Even hydroelectric power has resulted in far more deaths than nuclear (more than, and possibly much more than, 27,000) through dam collapses and flooding. I am not sure what Laker and Zubrowski mean by responding aggressively to the Tories’ claim that they are reducing carbon emissions by expanding nuclear. We should certainly criticise their refusal to properly fund nuclear power (as with the Blair government), instead relying on sweetheart deals with French and Chinese state companies which look like going wrong anyway. There are several alternative approaches to nuclear power that socialists should support, not least thorium-powered reactors which can’t melt down but which can reduce radioactive waste.
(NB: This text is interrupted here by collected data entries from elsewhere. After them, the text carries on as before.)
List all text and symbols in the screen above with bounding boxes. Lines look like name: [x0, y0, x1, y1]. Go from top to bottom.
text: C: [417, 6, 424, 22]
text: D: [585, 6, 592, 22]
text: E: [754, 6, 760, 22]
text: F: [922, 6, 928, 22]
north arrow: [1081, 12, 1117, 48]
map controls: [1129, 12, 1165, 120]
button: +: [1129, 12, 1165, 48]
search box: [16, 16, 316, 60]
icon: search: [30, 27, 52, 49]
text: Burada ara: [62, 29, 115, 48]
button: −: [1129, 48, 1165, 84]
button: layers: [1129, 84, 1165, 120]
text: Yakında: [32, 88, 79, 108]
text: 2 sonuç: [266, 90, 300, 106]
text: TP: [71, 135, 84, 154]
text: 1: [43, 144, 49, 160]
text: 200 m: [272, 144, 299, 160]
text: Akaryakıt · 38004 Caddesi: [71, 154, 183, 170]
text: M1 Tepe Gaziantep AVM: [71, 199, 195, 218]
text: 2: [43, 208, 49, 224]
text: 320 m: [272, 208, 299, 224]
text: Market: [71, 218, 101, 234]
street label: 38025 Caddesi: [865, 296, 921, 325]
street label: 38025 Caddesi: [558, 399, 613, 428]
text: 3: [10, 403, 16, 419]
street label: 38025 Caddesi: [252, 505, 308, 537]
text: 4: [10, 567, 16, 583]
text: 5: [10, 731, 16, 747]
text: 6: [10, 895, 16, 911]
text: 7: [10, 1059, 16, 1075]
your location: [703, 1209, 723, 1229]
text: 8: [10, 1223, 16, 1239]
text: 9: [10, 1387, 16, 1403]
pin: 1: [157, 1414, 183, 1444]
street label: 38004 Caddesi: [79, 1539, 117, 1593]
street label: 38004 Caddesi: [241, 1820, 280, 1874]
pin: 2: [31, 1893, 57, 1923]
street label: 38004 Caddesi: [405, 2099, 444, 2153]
Of course, we can and must support all forms of alternative energy that do not have unacceptable consequences. Incidentally, I can find no support for the assertion that Morocco’s solar power plants will supply all its energy needs by 2020. Current plans seem to suggest that only 1/7th would come from these.
Les Hearn, North London
No proof of the bias
Besides the exaggerations about nuclear power’s relative risks, on which I concur with Les Hearn, Neil Laker’s and Mike Zubrowski’s letter (Solidarity 431) relies on three unsubstantiated claims.
One, that the government (or capitalists generally?) have a “bias in favour of new nuclear”. But capitalist governments almost all across the world developed little new nuclear power for decades after oil and gas prices moderated in the 1980s, and are only tentatively restarting. They hesitate to make the big, long-term, planned investments which nuclear requires.
Two, that nuclear-power development cuts across renewables. Germany is the counter-example: its programme of phasing out nuclear power by 2022 has, despite more official support for renewables there than here, led to more use of coal.
Three, that biomass is a sufficient and superior “baseload” alternative. I do not presume to prescribe nuclear expansion; only to favour continued production of electricity, including “baseload” provision, and to see no socialist reason to exclude nuclear from the mix.